Folder Structure

A standardized folder structure supports the users to know where data, code, documentation, reports and much more are located and where elements should be saved to. The predefined STAMP 4 NLP folder structure looks as follows:

root                     <- Will be named as your project name with hyphens
|--data
   |--raw
   |--interim
   |--processed
|--docs
   |--build
   |--source
|--models
|--notebooks
   |--exploratory
   |--reports
|--{project_code}        <- Will be named as your project name with underscores
   |--api
   |--preprocessing
   |--scripts
   |--configuration.py
   |--main.py
|--test
   |--test_files
      |--test_data
      |--test_models
|--pypoetry.toml
|--README.md
|--.dvcignore
|--.gitignore
|--.gitlab-ci.yml

Short description for the folders and files:

  • data
    • raw: Unprocessed and unchanged data.

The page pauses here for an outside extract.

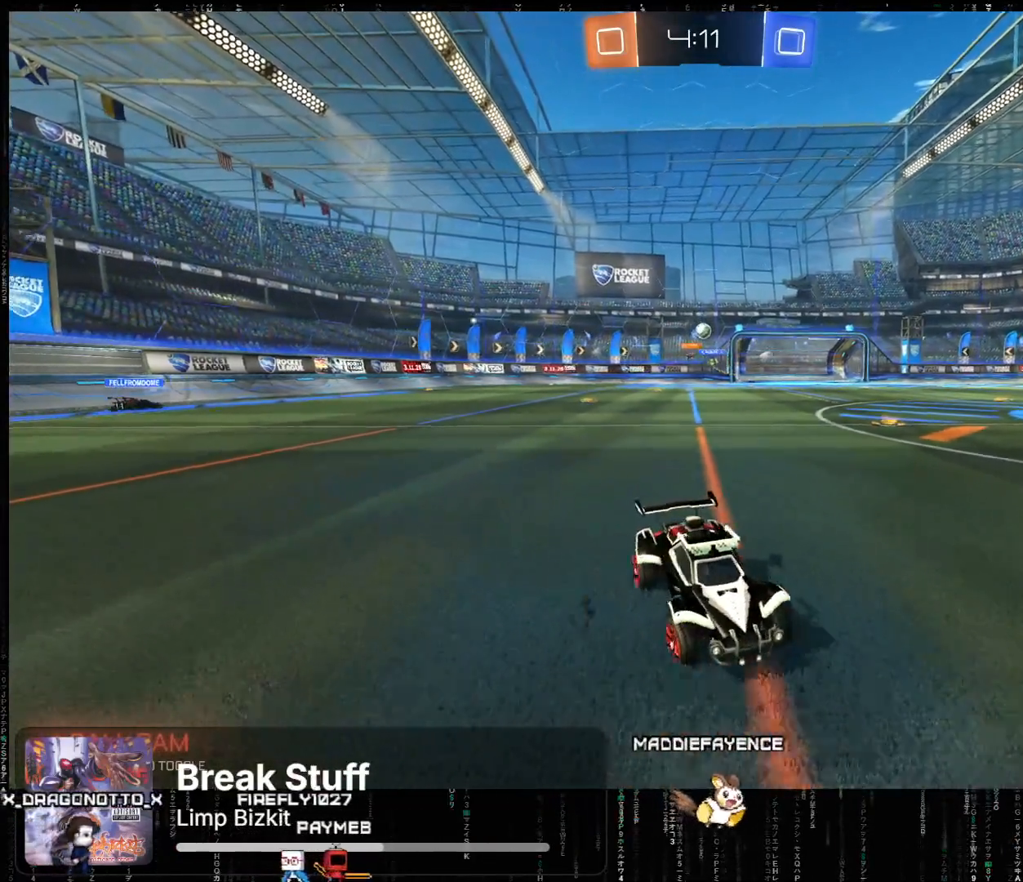
{"buttons": ["R2"], "left_stick": "down-left", "events": []}
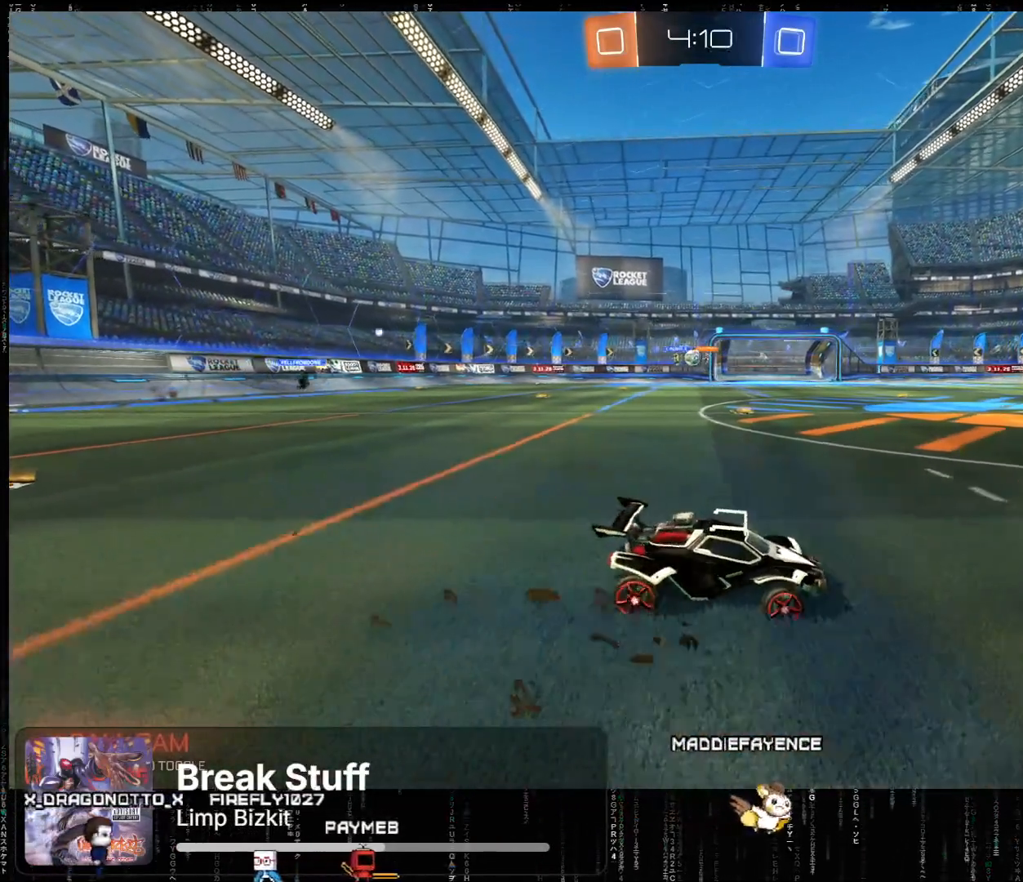
{"buttons": ["A", "R2"], "left_stick": "down-left", "events": [[250, "A", "down"]]}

    • interim: Processed data but not ready for training.

    • processed: Processed data, that is ready for training.

  • docs
  • models: Trained or loaded models are placed here.

  • notebooks
    • exploratory: Notebooks for analysis of data or models.

    • reports: Notebooks for showcases, communication with stakeholders.

  • {project_code}:
  • test: Tests for your project code.

  • pypoetry.toml: Configuration file for poetry. Add dependencies, scripts and authors here.

  • README.md: Getting Started in short.

  • .dvcignore: Files and directories ignored by DVC. DVC is for data versioning.

  • .gitignore: Files and directories ignored by git. Git is for code versioning.

  • .gitlab-ci.yml: Build pipeline for GitLab.